I lucked out. ****ed blood for a few days. Had some back pain. Doc saw it on CT. Popped some advil and drank some beer and tons of water and tried to stay active. Passed it while out to lunch downtown a week or so later. Next CT clear.

Funny, my urologist's nurse suggested I drink lots of beer, too. :D

True...but in those hours of discomfort before it became really painful, I am pretty sure I wouldn't have launched in a SEL by myself.

I sure wouldn't have. No way.
 
I live in fear of kidney stones and have fashioned much of my lifestyle around their avoidance (vegetarian diet, lots of exercise, lots of liquids, stay trim etc…). Don't know that it'll help much. But their incidence has a genetic component and it runs strongly in my family, just like all that other bad ****. Why couldn't we get the Force or something?
 
I live in fear of kidney stones and have fashioned much of my lifestyle around their avoidance (vegetarian diet, lots of exercise, lots of liquids, stay trim etc…). Don't know that it'll help much. But their incidence has a genetic component and it runs strongly in my family, just like all that other bad ****. Why couldn't we get the Force or something?

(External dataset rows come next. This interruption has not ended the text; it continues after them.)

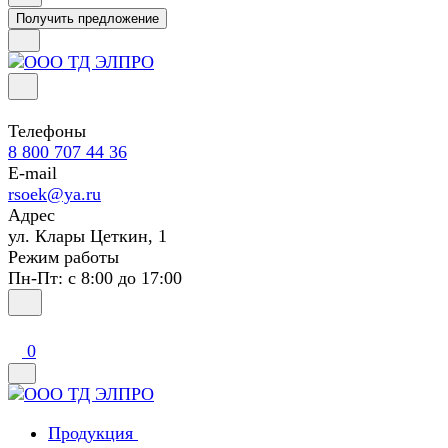
Получить предложение
Телефоны
8 800 707 44 36
E-mail
rsoek@ya.ru
Адрес
ул. Клары Цеткин, 1
Режим работы
Пн-Пт: с 8:00 до 17:00
0
Продукция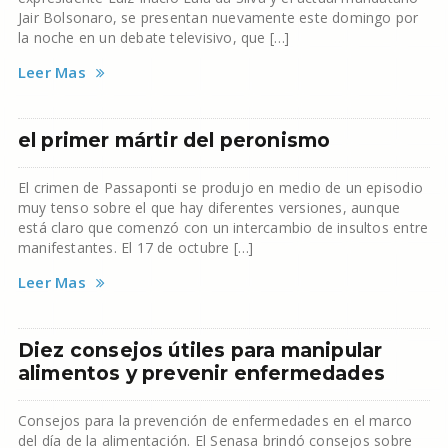
Jair Bolsonaro, se presentan nuevamente este domingo por
la noche en un debate televisivo, que […]
Leer Mas
el primer mártir del peronismo
El crimen de Passaponti se produjo en medio de un episodio
muy tenso sobre el que hay diferentes versiones, aunque
está claro que comenzó con un intercambio de insultos entre
manifestantes. El 17 de octubre […]
Leer Mas
Diez consejos útiles para manipular
alimentos y prevenir enfermedades
Consejos para la prevención de enfermedades en el marco
del día de la alimentación. El Senasa brindó consejos sobre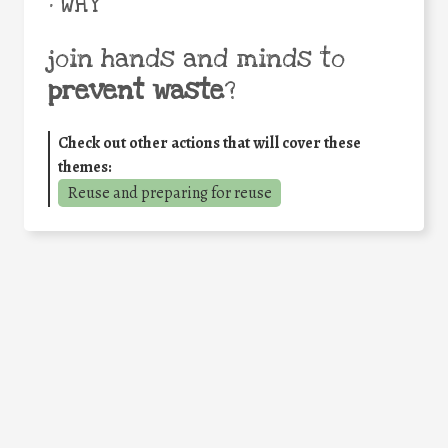
• WHY
join hands and minds to
prevent waste
?
Check out other actions that will cover these
themes:
Reuse and preparing for reuse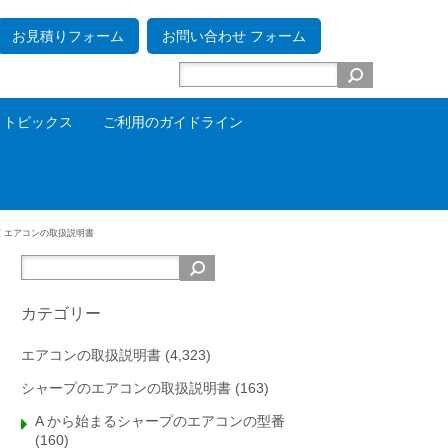
お見積りフォーム
お問い合わせ フォーム
トピックス
ご利用のガイドライン
芝 エアコンの取扱説明書
カテゴリー
エアコンの取扱説明書
(4,323)
シャープのエアコンの取扱説明書
(163)
A から始まるシャープのエアコンの型番
(160)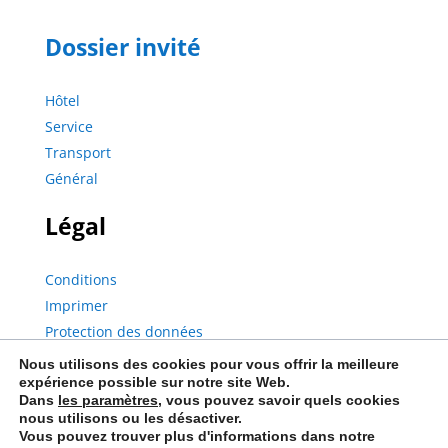
Dossier invité
Hôtel
Service
Transport
Général
Légal
Conditions
Imprimer
Protection des données
Nous utilisons des cookies pour vous offrir la meilleure
expérience possible sur notre site Web.
Dans
les paramètres
, vous pouvez savoir quels cookies
nous utilisons ou les désactiver.
© Copyright 2023 | City Hotel Storch | Tous les droits sont réservés.
Vous pouvez trouver plus d'informations dans notre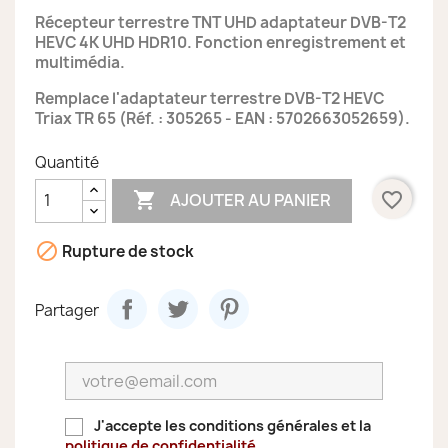
Récepteur terrestre TNT UHD adaptateur DVB-T2
HEVC 4K UHD HDR10. Fonction enregistrement et
multimédia.
Remplace
l'adaptateur terrestre DVB-T2 HEVC
Triax TR 65 (Réf. :
305265 -
EAN : 5702663052659
).
Quantité

favorite_border
AJOUTER AU PANIER

Rupture de stock
Partager
J'accepte les conditions générales et la
politique de confidentialité
.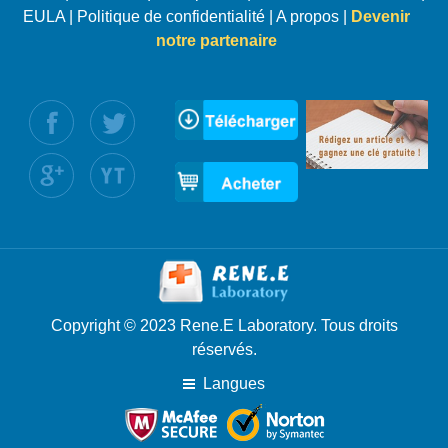
EULA
|
Politique de confidentialité
|
A propos
|
Devenir
notre partenaire
uivez nous :
Copyright © 2023 Rene.E Laboratory. Tous droits
réservés.
Langues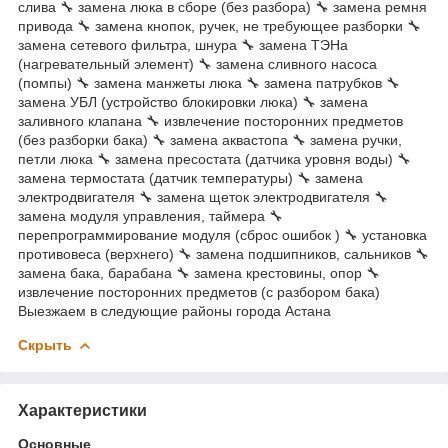
слива 🔧 замена люка в сборе (без разбора) 🔧 замена ремня
привода 🔧 замена кнопок, ручек, не требующее разборки 🔧
замена сетевого фильтра, шнура 🔧 замена ТЭНа
(нагревательный элемент) 🔧 замена сливного насоса
(помпы) 🔧 замена манжеты люка 🔧 замена патрубков 🔧
замена УБЛ (устройство блокировки люка) 🔧 замена
заливного клапана 🔧 извлечение посторонних предметов
(без разборки бака) 🔧 замена аквастопа 🔧 замена ручки,
петли люка 🔧 замена пресостата (датчика уровня воды) 🔧
замена термостата (датчик температуры) 🔧 замена
электродвигателя 🔧 замена щеток электродвигателя 🔧
замена модуля управления, таймера 🔧
перепрограммирование модуля (сброс ошибок ) 🔧 установка
противовеса (верхнего) 🔧 замена подшипников, сальников 🔧
замена бака, барабана 🔧 замена крестовины, опор 🔧
извлечение посторонних предметов (с разбором бака)
Выезжаем в следующие районы города Астана
Скрыть
Характеристики
Основные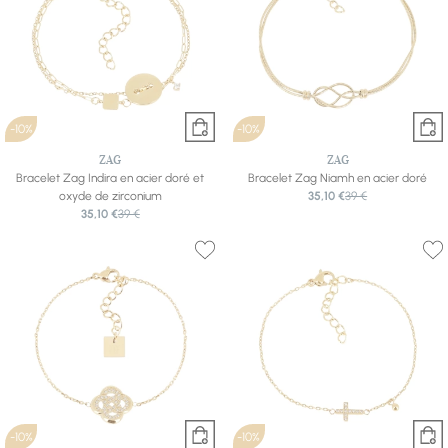
-10%
-10%
ZAG
ZAG
Bracelet Zag Indira en acier doré et
Bracelet Zag Niamh en acier doré
oxyde de zirconium
35,10 €
39 €
35,10 €
39 €
-10%
-10%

I've done the same. I was running 4mi a day, 100 situps each night, pushups, etc. I eat a mostly vegetarian diet (only meats are fish), drink lots of water. Right in the middle of the weight actuary table for years......

And......I've found sometimes you can't outrun genetics and had a major kick in the ass recently. I'm working with Dr B to see if we can get my medical back.

What really REALLY sucks is to do nearly everything humanly possible to avoid disease and still get beaned anyway. Sucks. Bigtime.